PROBLEM: Each line of the data below from the one holding "X540900Y252300D03*" to the one holding "X80400Y129700D03*", inclusive, is to be reproduced exactly; no other line belongs in the answer.

START DATA

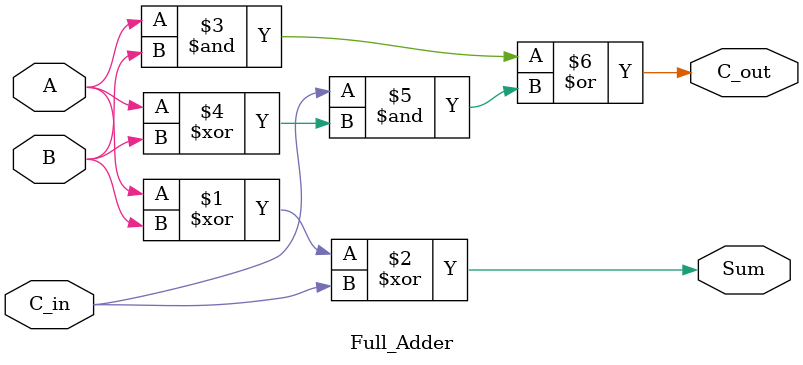
<source format=sv>
module Full_Adder(
		input  logic A, B, C_in,
		output logic Sum, C_out
);

// Sum   = [A] XOR [B] XOR [C_in]
// C_out = A.B + (  [C_in].([A] XOR [B])  ) 

assign Sum   =  A ^ B ^ C_in;
assign C_out = (A & B) | ( C_in & (A ^ B) );

endmodule
</source>
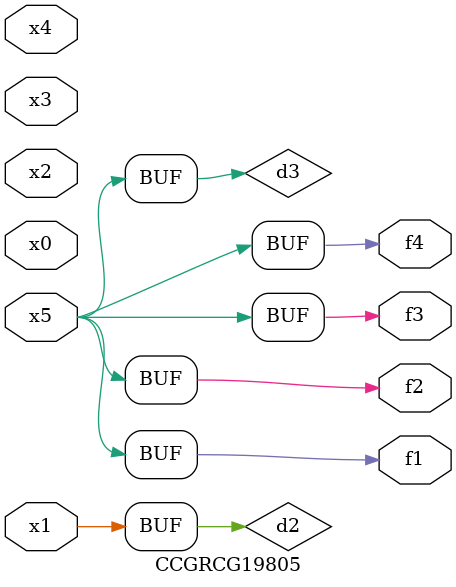
<source format=v>
module CCGRCG19805(
	input x0, x1, x2, x3, x4, x5,
	output f1, f2, f3, f4
);

	wire d1, d2, d3;

	not (d1, x5);
	or (d2, x1);
	xnor (d3, d1);
	assign f1 = d3;
	assign f2 = d3;
	assign f3 = d3;
	assign f4 = d3;
endmodule

</source>
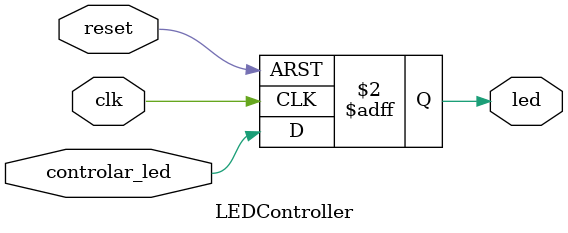
<source format=v>
module LEDController (
    input clk,
    input reset,
    input controlar_led,
    output reg led
);

    always @(posedge clk or posedge reset) begin
        if (reset) begin
            led <= 0;
        end else begin
            led <= controlar_led;
        end
    end

endmodule
</source>
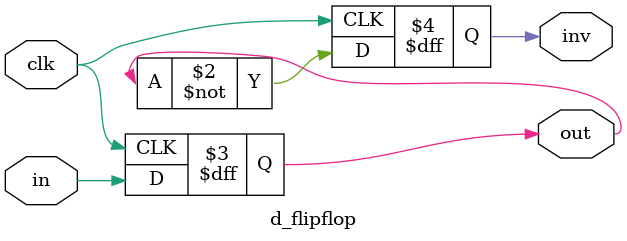
<source format=v>
module d_flipflop(out,inv,in,clk);

input in,clk;
output reg out,inv;

always @ (posedge clk)
begin
  out <= in;
  #5;
  inv <= ~out;
end

endmodule
</source>
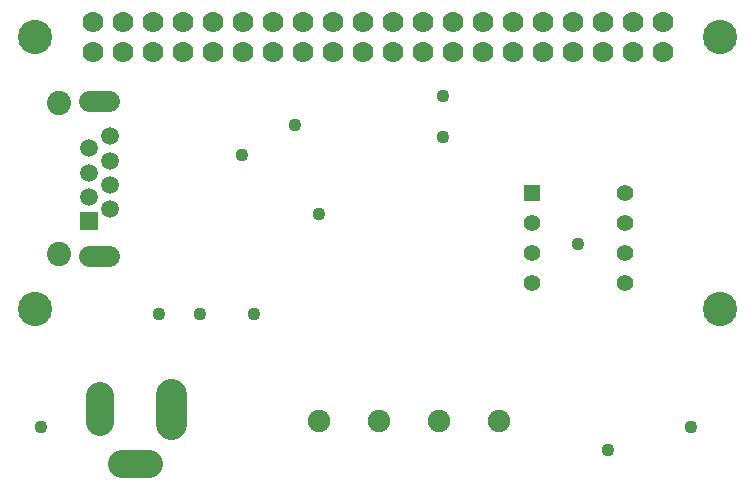
<source format=gbr>
G04 EAGLE Gerber RS-274X export*
G75*
%MOMM*%
%FSLAX34Y34*%
%LPD*%
%INSoldermask Bottom*%
%IPPOS*%
%AMOC8*
5,1,8,0,0,1.08239X$1,22.5*%
G01*
%ADD10C,2.901600*%
%ADD11C,1.778000*%
%ADD12R,1.389600X1.389600*%
%ADD13C,1.389600*%
%ADD14C,1.801600*%
%ADD15C,2.051600*%
%ADD16C,1.509600*%
%ADD17R,1.509600X1.509600*%
%ADD18C,2.601600*%
%ADD19C,2.351600*%
%ADD20C,1.901600*%
%ADD21C,1.108000*%


D10*
X35000Y35000D03*
X35000Y265000D03*
X615000Y265000D03*
X615000Y35000D03*
D11*
X83700Y252300D03*
X83700Y277700D03*
X109100Y252300D03*
X109100Y277700D03*
X134500Y252300D03*
X134500Y277700D03*
X159900Y252300D03*
X159900Y277700D03*
X185300Y252300D03*
X185300Y277700D03*
X210700Y252300D03*
X210700Y277700D03*
X236100Y252300D03*
X236100Y277700D03*
X261500Y252300D03*
X261500Y277700D03*
X286900Y252300D03*
X286900Y277700D03*
X312300Y252300D03*
X312300Y277700D03*
X337700Y252300D03*
X337700Y277700D03*
X363100Y252300D03*
X363100Y277700D03*
X388500Y252300D03*
X388500Y277700D03*
X413900Y252300D03*
X413900Y277700D03*
X439300Y252300D03*
X439300Y277700D03*
X464700Y252300D03*
X464700Y277700D03*
X490100Y252300D03*
X490100Y277700D03*
X515500Y252300D03*
X515500Y277700D03*
X540900Y252300D03*
X540900Y277700D03*
X566300Y252300D03*
X566300Y277700D03*
D12*
X455300Y133100D03*
D13*
X455300Y107700D03*
X455300Y82300D03*
X455300Y56900D03*
X534700Y56900D03*
X534700Y82300D03*
X534700Y107700D03*
X534700Y133100D03*
D14*
X97800Y79100D02*
X80800Y79100D01*
X80800Y210900D02*
X97800Y210900D01*
D15*
X55000Y209000D03*
X55000Y81000D03*
D16*
X98200Y180700D03*
X80400Y170500D03*
X98200Y160300D03*
X98200Y139900D03*
X98200Y119500D03*
X80400Y150100D03*
X80400Y129700D03*
D17*
X80400Y109300D03*
D18*
X150000Y-37500D02*
X150000Y-62500D01*
D19*
X90000Y-61250D02*
X90000Y-38750D01*
X108750Y-97000D02*
X131250Y-97000D01*
D20*
X275000Y-60000D03*
X325800Y-60000D03*
X376600Y-60000D03*
X427400Y-60000D03*
D21*
X140000Y30000D03*
X175000Y30000D03*
X220000Y30000D03*
X520000Y-85000D03*
X590000Y-65000D03*
X210000Y165000D03*
X380000Y215000D03*
X495000Y90000D03*
X40000Y-65000D03*
X275000Y115000D03*
X255000Y190000D03*
X380000Y180000D03*
M02*

</source>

END DATA

WRITTEN ANSWER:
X540900Y252300D03*
X540900Y277700D03*
X566300Y252300D03*
X566300Y277700D03*
D12*
X455300Y133100D03*
D13*
X455300Y107700D03*
X455300Y82300D03*
X455300Y56900D03*
X534700Y56900D03*
X534700Y82300D03*
X534700Y107700D03*
X534700Y133100D03*
D14*
X97800Y79100D02*
X80800Y79100D01*
X80800Y210900D02*
X97800Y210900D01*
D15*
X55000Y209000D03*
X55000Y81000D03*
D16*
X98200Y180700D03*
X80400Y170500D03*
X98200Y160300D03*
X98200Y139900D03*
X98200Y119500D03*
X80400Y150100D03*
X80400Y129700D03*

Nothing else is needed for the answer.